(director: D. Ross Lederman; screenwriter: Randall Faye/from the story by Randall Faye; cinematographer: Elmer Dyer/Benjamin Kline; editors: Otto Meyer/Gene Milford; music: Irving Bibo/Sam Perry; cast: Buck Jones (Cuthbert Chauncy Dale), Ethel Kenyon (Lou Preston), Wallace McDonald (Starrett – Stage Robber), Philo McCullough (Mac – Fall City Sheriff), Al Smith (Joe Moore), John Oscar (Olaf ‘Swede’ Hanson), Fred Burns (Prestonville Sheriff), Robert Kortman (Bill Saunders); Runtime: 60; MPAA Rating: NR; producer: Harry Cohn; Sony Pictures Television International; 1931)
“A watchable Western programmer, with good action scenes.”
Reviewed by Dennis Schwartz
David Ross Lederman (“McKenna of the Mounted”/”The Range Feud”/”The Riding Tornado”) helms this routine B Western from the early days of talkies. Randall Faye adapts it from his own story. It’s a watchable Western programmer, with good action scenes.
Cuthbert Chauncey Dale (Buck Jones) and his sidekick “Swede” (John Oscar) are riding to the ranch Chauncy just inherited when they witness a stagecoach hold-up, but the lone gunman escapes stealing only a watch but leaving the loot behind. Chauncey and “Swede” are accused of the crime and get arrested, but escape. Starrett (Wallace MacDonald) was the actual hold-up man, and he befriends Chauncey and gets hired to work on the rundown ranch.

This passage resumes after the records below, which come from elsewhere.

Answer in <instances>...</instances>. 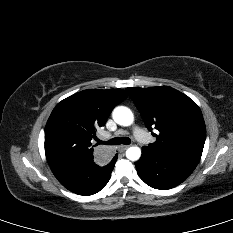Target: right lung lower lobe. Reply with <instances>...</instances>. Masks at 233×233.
Here are the masks:
<instances>
[{
    "label": "right lung lower lobe",
    "instance_id": "1",
    "mask_svg": "<svg viewBox=\"0 0 233 233\" xmlns=\"http://www.w3.org/2000/svg\"><path fill=\"white\" fill-rule=\"evenodd\" d=\"M117 160L76 161L50 166L58 181L68 190L79 195H92L99 192L109 181Z\"/></svg>",
    "mask_w": 233,
    "mask_h": 233
}]
</instances>
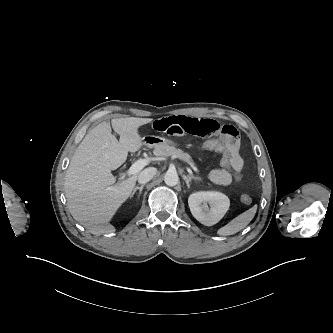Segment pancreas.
<instances>
[{
    "label": "pancreas",
    "instance_id": "cf45deb5",
    "mask_svg": "<svg viewBox=\"0 0 333 333\" xmlns=\"http://www.w3.org/2000/svg\"><path fill=\"white\" fill-rule=\"evenodd\" d=\"M154 154L157 157H168L175 155L189 165H194L193 159L188 153L183 152L181 149L175 148L173 145L166 144L158 146L155 148Z\"/></svg>",
    "mask_w": 333,
    "mask_h": 333
}]
</instances>
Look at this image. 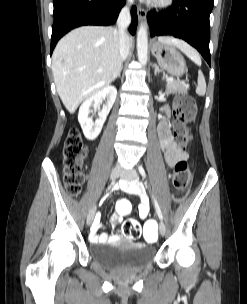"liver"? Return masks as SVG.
<instances>
[{"mask_svg": "<svg viewBox=\"0 0 247 304\" xmlns=\"http://www.w3.org/2000/svg\"><path fill=\"white\" fill-rule=\"evenodd\" d=\"M159 41L185 54L197 53L180 39L160 37ZM119 47L118 31L112 27L83 26L60 39L52 55V72L69 113L116 78L122 64Z\"/></svg>", "mask_w": 247, "mask_h": 304, "instance_id": "1", "label": "liver"}]
</instances>
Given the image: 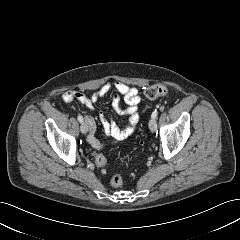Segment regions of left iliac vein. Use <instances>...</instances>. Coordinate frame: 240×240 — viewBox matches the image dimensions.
I'll list each match as a JSON object with an SVG mask.
<instances>
[{"label":"left iliac vein","mask_w":240,"mask_h":240,"mask_svg":"<svg viewBox=\"0 0 240 240\" xmlns=\"http://www.w3.org/2000/svg\"><path fill=\"white\" fill-rule=\"evenodd\" d=\"M148 125H149V129L151 130V132H155L157 130V123H156L155 119L151 118L149 120Z\"/></svg>","instance_id":"4c4485c4"}]
</instances>
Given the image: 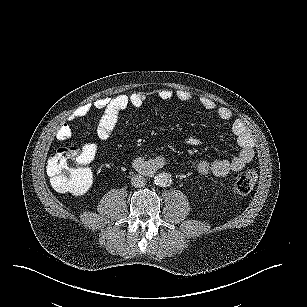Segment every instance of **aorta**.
Listing matches in <instances>:
<instances>
[{
    "label": "aorta",
    "mask_w": 307,
    "mask_h": 307,
    "mask_svg": "<svg viewBox=\"0 0 307 307\" xmlns=\"http://www.w3.org/2000/svg\"><path fill=\"white\" fill-rule=\"evenodd\" d=\"M154 184L160 187H167L170 184V178L166 173H159L154 176Z\"/></svg>",
    "instance_id": "1"
}]
</instances>
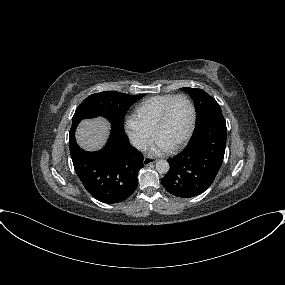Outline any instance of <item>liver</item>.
Masks as SVG:
<instances>
[{"instance_id": "6515ba94", "label": "liver", "mask_w": 285, "mask_h": 285, "mask_svg": "<svg viewBox=\"0 0 285 285\" xmlns=\"http://www.w3.org/2000/svg\"><path fill=\"white\" fill-rule=\"evenodd\" d=\"M108 125V122L102 118L82 121L76 132L78 144L88 151L102 148L109 133Z\"/></svg>"}]
</instances>
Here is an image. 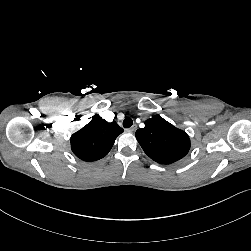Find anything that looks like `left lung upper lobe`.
<instances>
[{
	"label": "left lung upper lobe",
	"instance_id": "left-lung-upper-lobe-1",
	"mask_svg": "<svg viewBox=\"0 0 251 251\" xmlns=\"http://www.w3.org/2000/svg\"><path fill=\"white\" fill-rule=\"evenodd\" d=\"M136 138L144 152L160 164H171L183 158L190 149V138L160 116L145 121L136 131Z\"/></svg>",
	"mask_w": 251,
	"mask_h": 251
}]
</instances>
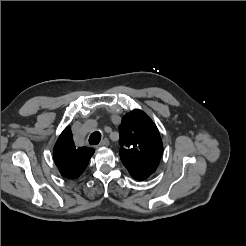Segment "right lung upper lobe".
I'll use <instances>...</instances> for the list:
<instances>
[{"instance_id": "1", "label": "right lung upper lobe", "mask_w": 246, "mask_h": 246, "mask_svg": "<svg viewBox=\"0 0 246 246\" xmlns=\"http://www.w3.org/2000/svg\"><path fill=\"white\" fill-rule=\"evenodd\" d=\"M94 151L93 148L75 147L72 132L68 126L55 144L53 158L63 177L77 179L87 167Z\"/></svg>"}]
</instances>
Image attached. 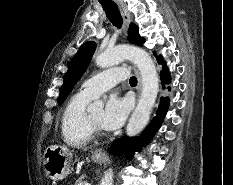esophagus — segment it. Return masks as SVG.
<instances>
[{
	"label": "esophagus",
	"instance_id": "1",
	"mask_svg": "<svg viewBox=\"0 0 233 185\" xmlns=\"http://www.w3.org/2000/svg\"><path fill=\"white\" fill-rule=\"evenodd\" d=\"M118 6H119L121 16L124 20V23H125L126 27H128L132 21L131 15H130L127 7L123 3H119ZM134 71H135L137 79H138L137 92H138V96H140V93L142 90V79H141L140 72L138 71V69L136 67H134ZM96 154L105 155V151L102 149H98V150H96Z\"/></svg>",
	"mask_w": 233,
	"mask_h": 185
}]
</instances>
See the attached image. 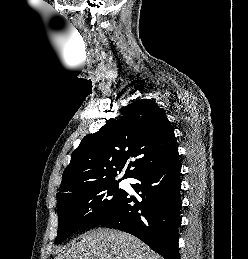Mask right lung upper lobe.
I'll return each instance as SVG.
<instances>
[{
    "instance_id": "1",
    "label": "right lung upper lobe",
    "mask_w": 248,
    "mask_h": 259,
    "mask_svg": "<svg viewBox=\"0 0 248 259\" xmlns=\"http://www.w3.org/2000/svg\"><path fill=\"white\" fill-rule=\"evenodd\" d=\"M120 112L119 118L107 120L98 132L86 135L73 151L57 200L73 188L115 180L125 166L122 179L178 154L173 127L154 101L141 99Z\"/></svg>"
}]
</instances>
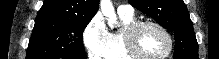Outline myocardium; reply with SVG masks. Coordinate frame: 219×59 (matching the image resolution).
Returning <instances> with one entry per match:
<instances>
[{"label":"myocardium","mask_w":219,"mask_h":59,"mask_svg":"<svg viewBox=\"0 0 219 59\" xmlns=\"http://www.w3.org/2000/svg\"><path fill=\"white\" fill-rule=\"evenodd\" d=\"M145 26H153L159 31H161L168 41V50L167 52L159 57H147L144 56L138 49L137 46V36L139 31ZM124 41L126 51L134 58V59H167L171 56L174 48V40L170 34V32L160 23L153 20H137L128 27L125 28L124 31Z\"/></svg>","instance_id":"1"}]
</instances>
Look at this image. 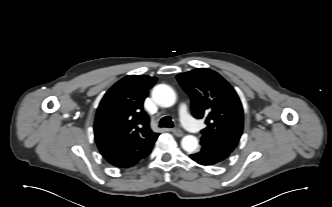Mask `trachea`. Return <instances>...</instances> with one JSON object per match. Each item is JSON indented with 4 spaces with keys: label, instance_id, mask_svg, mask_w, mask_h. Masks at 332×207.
Returning <instances> with one entry per match:
<instances>
[{
    "label": "trachea",
    "instance_id": "1",
    "mask_svg": "<svg viewBox=\"0 0 332 207\" xmlns=\"http://www.w3.org/2000/svg\"><path fill=\"white\" fill-rule=\"evenodd\" d=\"M159 126L160 127L172 128L173 127V122H172V120L169 116H165L160 120Z\"/></svg>",
    "mask_w": 332,
    "mask_h": 207
}]
</instances>
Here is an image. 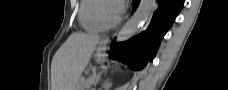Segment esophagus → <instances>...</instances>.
<instances>
[{"label":"esophagus","mask_w":228,"mask_h":90,"mask_svg":"<svg viewBox=\"0 0 228 90\" xmlns=\"http://www.w3.org/2000/svg\"><path fill=\"white\" fill-rule=\"evenodd\" d=\"M108 40H109V38H108V37H106V38H105V41H108Z\"/></svg>","instance_id":"obj_1"}]
</instances>
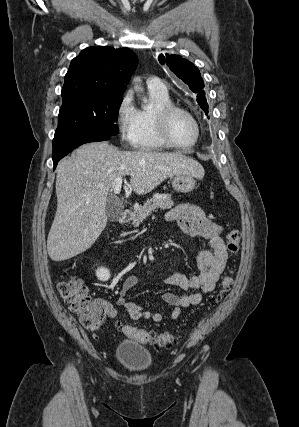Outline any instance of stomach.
Listing matches in <instances>:
<instances>
[{
	"label": "stomach",
	"mask_w": 299,
	"mask_h": 427,
	"mask_svg": "<svg viewBox=\"0 0 299 427\" xmlns=\"http://www.w3.org/2000/svg\"><path fill=\"white\" fill-rule=\"evenodd\" d=\"M195 178L191 174H175L172 176V186L176 192L189 193L195 188Z\"/></svg>",
	"instance_id": "stomach-1"
}]
</instances>
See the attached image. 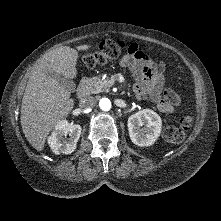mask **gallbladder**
<instances>
[{"label":"gallbladder","instance_id":"gallbladder-1","mask_svg":"<svg viewBox=\"0 0 221 221\" xmlns=\"http://www.w3.org/2000/svg\"><path fill=\"white\" fill-rule=\"evenodd\" d=\"M46 74H47V76H49V77L55 79L56 81H58V83L61 86H63L64 88H66L70 92L75 91L76 85H75V83L70 78H66L63 75L56 74V73L47 72Z\"/></svg>","mask_w":221,"mask_h":221}]
</instances>
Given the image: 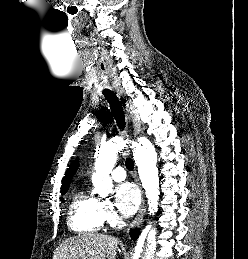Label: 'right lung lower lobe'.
<instances>
[{"label":"right lung lower lobe","mask_w":248,"mask_h":259,"mask_svg":"<svg viewBox=\"0 0 248 259\" xmlns=\"http://www.w3.org/2000/svg\"><path fill=\"white\" fill-rule=\"evenodd\" d=\"M138 235H139V230H137V229H135L131 232V236H132L133 240H136Z\"/></svg>","instance_id":"1"}]
</instances>
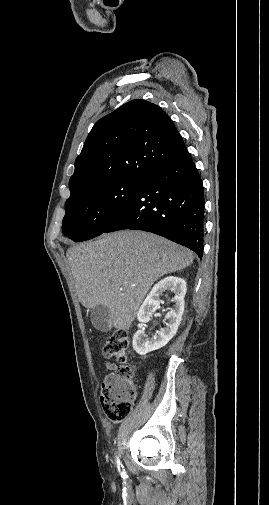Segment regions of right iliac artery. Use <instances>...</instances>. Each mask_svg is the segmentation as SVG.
<instances>
[{"instance_id":"1","label":"right iliac artery","mask_w":269,"mask_h":505,"mask_svg":"<svg viewBox=\"0 0 269 505\" xmlns=\"http://www.w3.org/2000/svg\"><path fill=\"white\" fill-rule=\"evenodd\" d=\"M117 468L122 476L125 475V470L123 468V465L120 462V459L117 457Z\"/></svg>"}]
</instances>
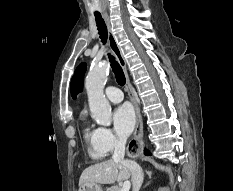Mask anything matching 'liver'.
I'll return each instance as SVG.
<instances>
[{
    "mask_svg": "<svg viewBox=\"0 0 233 191\" xmlns=\"http://www.w3.org/2000/svg\"><path fill=\"white\" fill-rule=\"evenodd\" d=\"M130 169L120 162L107 160L87 167L81 174L79 186L93 184H113L129 179Z\"/></svg>",
    "mask_w": 233,
    "mask_h": 191,
    "instance_id": "obj_1",
    "label": "liver"
}]
</instances>
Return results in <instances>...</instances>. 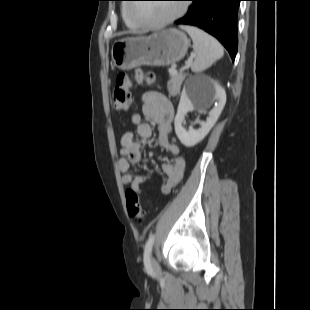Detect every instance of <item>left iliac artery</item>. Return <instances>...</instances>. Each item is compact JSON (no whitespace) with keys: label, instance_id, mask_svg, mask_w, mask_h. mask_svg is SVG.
I'll return each mask as SVG.
<instances>
[{"label":"left iliac artery","instance_id":"44dca946","mask_svg":"<svg viewBox=\"0 0 310 310\" xmlns=\"http://www.w3.org/2000/svg\"><path fill=\"white\" fill-rule=\"evenodd\" d=\"M154 240H155V236L153 234L150 235V237L148 238L146 242L145 249H144V264L147 269H150V266H151L150 255H151L152 247L154 244Z\"/></svg>","mask_w":310,"mask_h":310}]
</instances>
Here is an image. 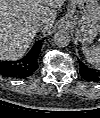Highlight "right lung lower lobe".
Here are the masks:
<instances>
[{
	"instance_id": "right-lung-lower-lobe-1",
	"label": "right lung lower lobe",
	"mask_w": 100,
	"mask_h": 118,
	"mask_svg": "<svg viewBox=\"0 0 100 118\" xmlns=\"http://www.w3.org/2000/svg\"><path fill=\"white\" fill-rule=\"evenodd\" d=\"M40 49L41 42H38L21 60L14 62H1L0 74L13 78H26L31 76L38 69L37 58Z\"/></svg>"
}]
</instances>
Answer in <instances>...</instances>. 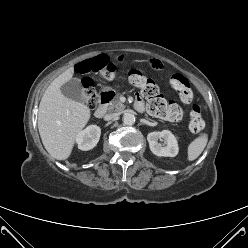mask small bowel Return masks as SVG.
Wrapping results in <instances>:
<instances>
[{
  "label": "small bowel",
  "mask_w": 248,
  "mask_h": 248,
  "mask_svg": "<svg viewBox=\"0 0 248 248\" xmlns=\"http://www.w3.org/2000/svg\"><path fill=\"white\" fill-rule=\"evenodd\" d=\"M137 103H139L140 105L139 106H136V107L139 110H143L144 109V105H143L142 101L141 100H137ZM179 119H180V113H179V115L176 118L170 119V120H179Z\"/></svg>",
  "instance_id": "c3829d8e"
}]
</instances>
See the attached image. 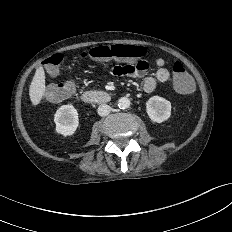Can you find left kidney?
<instances>
[{
	"instance_id": "left-kidney-1",
	"label": "left kidney",
	"mask_w": 232,
	"mask_h": 232,
	"mask_svg": "<svg viewBox=\"0 0 232 232\" xmlns=\"http://www.w3.org/2000/svg\"><path fill=\"white\" fill-rule=\"evenodd\" d=\"M146 111L153 122L162 123L171 116V103L160 96H153L146 102Z\"/></svg>"
}]
</instances>
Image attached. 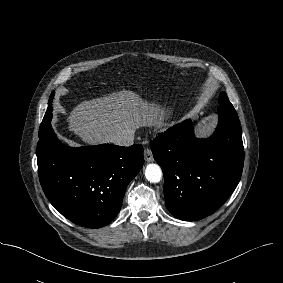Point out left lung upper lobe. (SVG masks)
<instances>
[{"label":"left lung upper lobe","mask_w":283,"mask_h":283,"mask_svg":"<svg viewBox=\"0 0 283 283\" xmlns=\"http://www.w3.org/2000/svg\"><path fill=\"white\" fill-rule=\"evenodd\" d=\"M219 104L222 106H226V107H232L233 105L230 103L227 95L225 92H222L220 94V98H219Z\"/></svg>","instance_id":"left-lung-upper-lobe-1"}]
</instances>
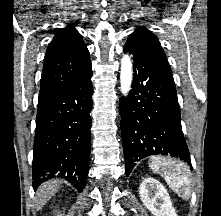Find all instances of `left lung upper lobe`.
Returning a JSON list of instances; mask_svg holds the SVG:
<instances>
[{
    "instance_id": "5c2ea615",
    "label": "left lung upper lobe",
    "mask_w": 221,
    "mask_h": 216,
    "mask_svg": "<svg viewBox=\"0 0 221 216\" xmlns=\"http://www.w3.org/2000/svg\"><path fill=\"white\" fill-rule=\"evenodd\" d=\"M126 43L135 45L149 54L156 55L166 60L164 50L157 37L145 27H138L129 35Z\"/></svg>"
}]
</instances>
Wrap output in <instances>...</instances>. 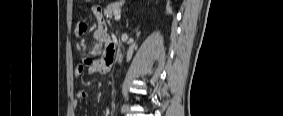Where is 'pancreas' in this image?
I'll return each instance as SVG.
<instances>
[{"label":"pancreas","instance_id":"pancreas-1","mask_svg":"<svg viewBox=\"0 0 283 116\" xmlns=\"http://www.w3.org/2000/svg\"><path fill=\"white\" fill-rule=\"evenodd\" d=\"M121 2L122 1L116 2L106 7V9L104 10V15L106 16V18L111 19L113 15H115V12L120 11Z\"/></svg>","mask_w":283,"mask_h":116}]
</instances>
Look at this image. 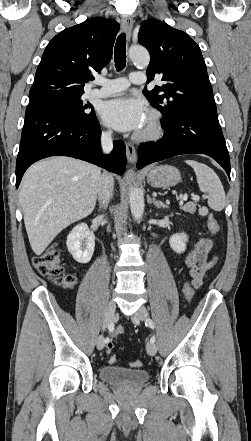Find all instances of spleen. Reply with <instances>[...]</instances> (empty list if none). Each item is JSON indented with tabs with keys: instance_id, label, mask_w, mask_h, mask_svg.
<instances>
[{
	"instance_id": "obj_1",
	"label": "spleen",
	"mask_w": 251,
	"mask_h": 441,
	"mask_svg": "<svg viewBox=\"0 0 251 441\" xmlns=\"http://www.w3.org/2000/svg\"><path fill=\"white\" fill-rule=\"evenodd\" d=\"M185 162L194 169L200 190L208 194V206L215 211L223 210L226 203L225 192L214 170L195 160Z\"/></svg>"
}]
</instances>
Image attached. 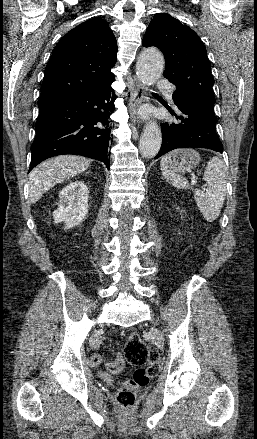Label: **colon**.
Masks as SVG:
<instances>
[{
	"instance_id": "obj_1",
	"label": "colon",
	"mask_w": 257,
	"mask_h": 439,
	"mask_svg": "<svg viewBox=\"0 0 257 439\" xmlns=\"http://www.w3.org/2000/svg\"><path fill=\"white\" fill-rule=\"evenodd\" d=\"M159 361L158 353L145 344L138 334L131 333L127 337L122 352L109 366L114 373L122 372L127 364L137 367L133 377L117 391L116 400L121 407L127 409L135 404V392L148 385L150 380L157 376ZM91 363L99 365L101 357L93 356Z\"/></svg>"
}]
</instances>
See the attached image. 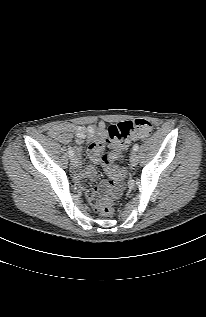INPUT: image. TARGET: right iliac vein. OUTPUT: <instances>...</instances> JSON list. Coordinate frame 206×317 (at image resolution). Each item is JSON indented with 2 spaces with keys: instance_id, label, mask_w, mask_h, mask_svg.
Masks as SVG:
<instances>
[{
  "instance_id": "right-iliac-vein-1",
  "label": "right iliac vein",
  "mask_w": 206,
  "mask_h": 317,
  "mask_svg": "<svg viewBox=\"0 0 206 317\" xmlns=\"http://www.w3.org/2000/svg\"><path fill=\"white\" fill-rule=\"evenodd\" d=\"M71 165L73 166V167H77V165H78V162H77V159L75 158V157H73V158H71Z\"/></svg>"
}]
</instances>
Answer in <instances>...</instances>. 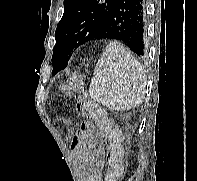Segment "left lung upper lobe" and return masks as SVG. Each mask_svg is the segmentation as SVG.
<instances>
[{"label":"left lung upper lobe","instance_id":"obj_1","mask_svg":"<svg viewBox=\"0 0 197 181\" xmlns=\"http://www.w3.org/2000/svg\"><path fill=\"white\" fill-rule=\"evenodd\" d=\"M114 0H64V14L56 32L52 74L64 69L75 49L94 40L100 22Z\"/></svg>","mask_w":197,"mask_h":181}]
</instances>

The neighboring fancy big spread Preston ranch is run by the young headstrong Lou Preston (Ethel Kenyon). She gets into a tussle with Chauncey over land rights and gets kicked off his spread. Her jealous foreman Joe Moore (Al Smith), who has romantic designs on Lou, mistakes the feud for a lover’s spat. Chauncey mortgages the ranch to buy cattle, but the crooked Moore arranges for him to buy stolen cattle from the Preston ranch from his henchman Bill Saunders (Robert Kortman). Lou mistakes her new neighbor for being a rustler and gives him 24 hours to leave. Moore is not satisfied with that and instigates a lynching party for Chauncey and Olaf. Lou gets the sheriff, and Starrett fights with Chauncey. In the end, everything gets straightened out as a witness to the stagecoach robbery points out the real robber and Lou embraces Chauncey.